There are currently six fixed, and two portable mobile phone detection cameras on NSW roads. They were introduced in December, 2019, as a trial – but began issuing fines in March 2020.

Victoria and Queensland have also since introduced their own mobile phone detection cameras.

According to the Sydney Morning Herald, which first exposed this loophole, 43,000 fines amounting to $19 million were issued within the past two months of operation.

Of this, $6 million was amassed as a result of companies paying the increased fine after failing to nominate a driver.

A spokesperson for Transport NSW told CarAdvice they can, and do, prosecute companies who fail to identify the offending driver.

However, Shadow Minister John Graham says he has seen no evidence of this.

“This is being abused – that’s my genuine view – and we’ve called on the government to release details [that show] if there is any enforcement going on," Mr Graham told CarAdvice.

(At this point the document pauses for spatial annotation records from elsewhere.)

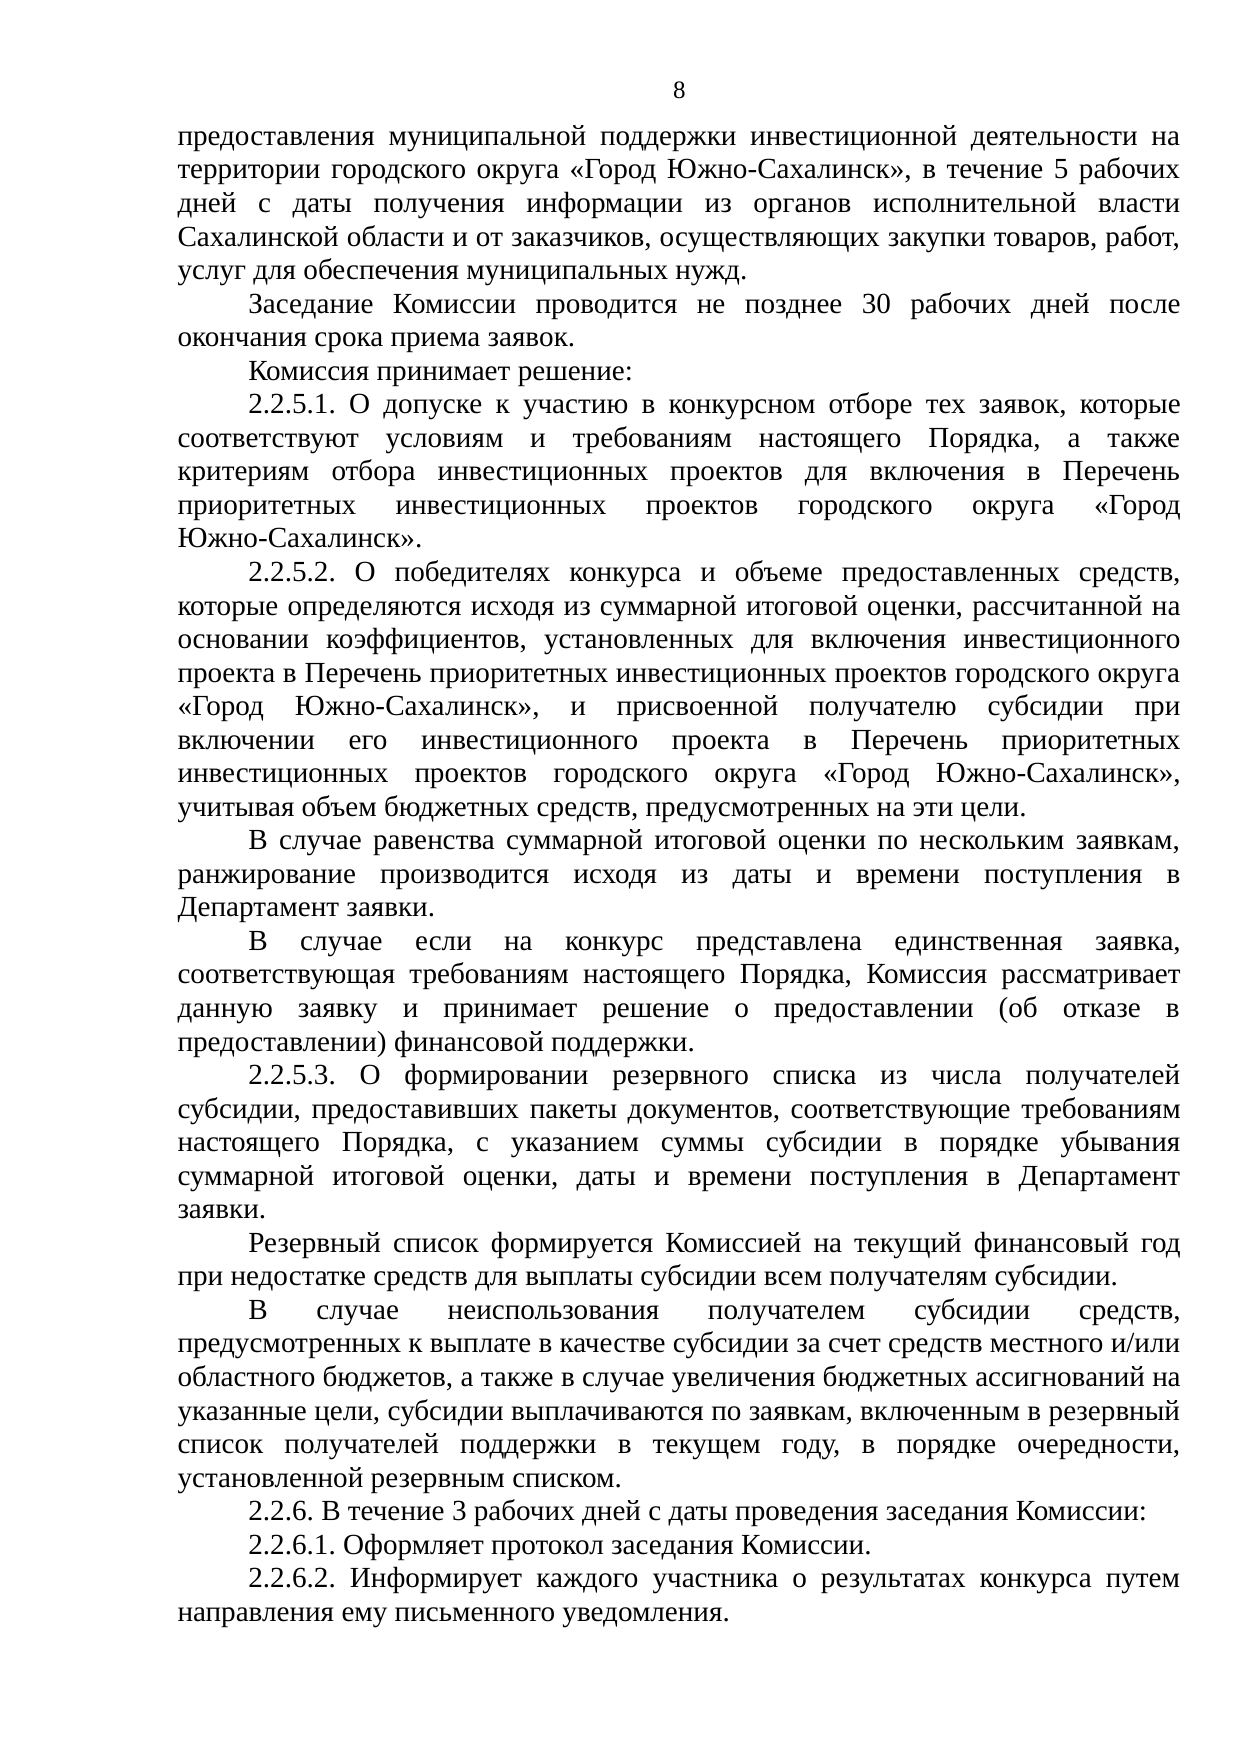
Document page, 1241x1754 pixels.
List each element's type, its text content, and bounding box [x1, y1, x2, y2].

text 2.2.5.3. О формировании резервного списка из числа получателей субсидии, предоставивших пакеты документов, соответствующие требованиям настоящего Порядка, с указанием суммы субсидии в порядке убывания суммарной итоговой оценки, даты и времени поступления в Департамент заявки. [177, 1057, 1181, 1225]
text предоставления муниципальной поддержки инвестиционной деятельности на территории городского округа «Город Южно-Сахалинск», в течение 5 рабочих дней с даты получения информации из органов исполнительной власти Сахалинской области и от заказчиков, осуществляющих закупки товаров, работ, услуг для обеспечения муниципальных нужд. [177, 118, 1181, 286]
text В случае неиспользования получателем субсидии средств, предусмотренных к выплате в качестве субсидии за счет средств местного и/или областного бюджетов, а также в случае увеличения бюджетных ассигнований на указанные цели, субсидии выплачиваются по заявкам, включенным в резервный список получателей поддержки в текущем году, в порядке очередности, установленной резервным списком. [177, 1292, 1181, 1493]
text В случае равенства суммарной итоговой оценки по нескольким заявкам, ранжирование производится исходя из даты и времени поступления в Департамент заявки. [177, 822, 1181, 923]
text Комиссия принимает решение: [177, 353, 1181, 386]
text Резервный список формируется Комиссией на текущий финансовый год при недостатке средств для выплаты субсидии всем получателям субсидии. [177, 1225, 1181, 1292]
text 2.2.6. В течение 3 рабочих дней с даты проведения заседания Комиссии: [177, 1493, 1181, 1527]
text 2.2.6.1. Оформляет протокол заседания Комиссии. [177, 1527, 1181, 1560]
text Заседание Комиссии проводится не позднее 30 рабочих дней после окончания срока приема заявок. [177, 286, 1181, 353]
text 2.2.6.2. Информирует каждого участника о результатах конкурса путем направления ему письменного уведомления. [177, 1560, 1181, 1627]
text 2.2.5.2. О победителях конкурса и объеме предоставленных средств, которые определяются исходя из суммарной итоговой оценки, рассчитанной на основании коэффициентов, установленных для включения инвестиционного проекта в Перечень приоритетных инвестиционных проектов городского округа «Город Южно-Сахалинск», и присвоенной получателю субсидии при включении его инвестиционного проекта в Перечень приоритетных инвестиционных проектов городского округа «Город Южно-Сахалинск», учитывая объем бюджетных средств, предусмотренных на эти цели. [177, 554, 1181, 822]
text В случае если на конкурс представлена единственная заявка, соответствующая требованиям настоящего Порядка, Комиссия рассматривает данную заявку и принимает решение о предоставлении (об отказе в предоставлении) финансовой поддержки. [177, 923, 1181, 1057]
text 2.2.5.1. О допуске к участию в конкурсном отборе тех заявок, которые соответствуют условиям и требованиям настоящего Порядка, а также критериям отбора инвестиционных проектов для включения в Перечень приоритетных инвестиционных проектов городского округа «Город Южно-Сахалинск». [177, 386, 1181, 554]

“The concern is that there's a lot of money flying into government coffers – millions of dollars – as a result of these fines. That is one of the reasons why there hasn't been a lot of discussion about this problem.

“Drivers are dodging the points and the government's getting the money, so it feels like no one wants to talk about this for that reason.”

Mr Graham has since referred the matter to the NSW Auditor-General.

CarAdvice contacted the office of the NSW Minister for Transport and Roads, Andrew Constance, who declined to comment on the controversy.

However, Mr Constance has publicly defended the effectiveness of mobile phone detection cameras.

According to the Minister, when the cameras were trialled, one in every 85 motorists was using their mobile phone while driving. That number has since dropped to one in every 420 since fines began being issued.

Russell White, the founder and managing director of Driver Safety Australia, told CarAdvice mobile phone use while driving represents a significant and often-trivialised danger.

“It needs to be stated from the outset that it’s one of the greatest risk factors we’ve got in terms of road safety,” said Mr White.

“Mobile phones came into our lives so quickly that the full impact of the road trauma was never properly assessed. Now, there’s clear data that says that – even in trials I’ve been involved with at the university level here in Australia – when you engage with a mobile phone it takes you from being broad and externally focused, to being narrow and internally focused.”

An NRMA study from 2017 found using a mobile phone while driving is associated with a four-fold increase in the risk of having an accident – comparable to low- and mid-range drink driving.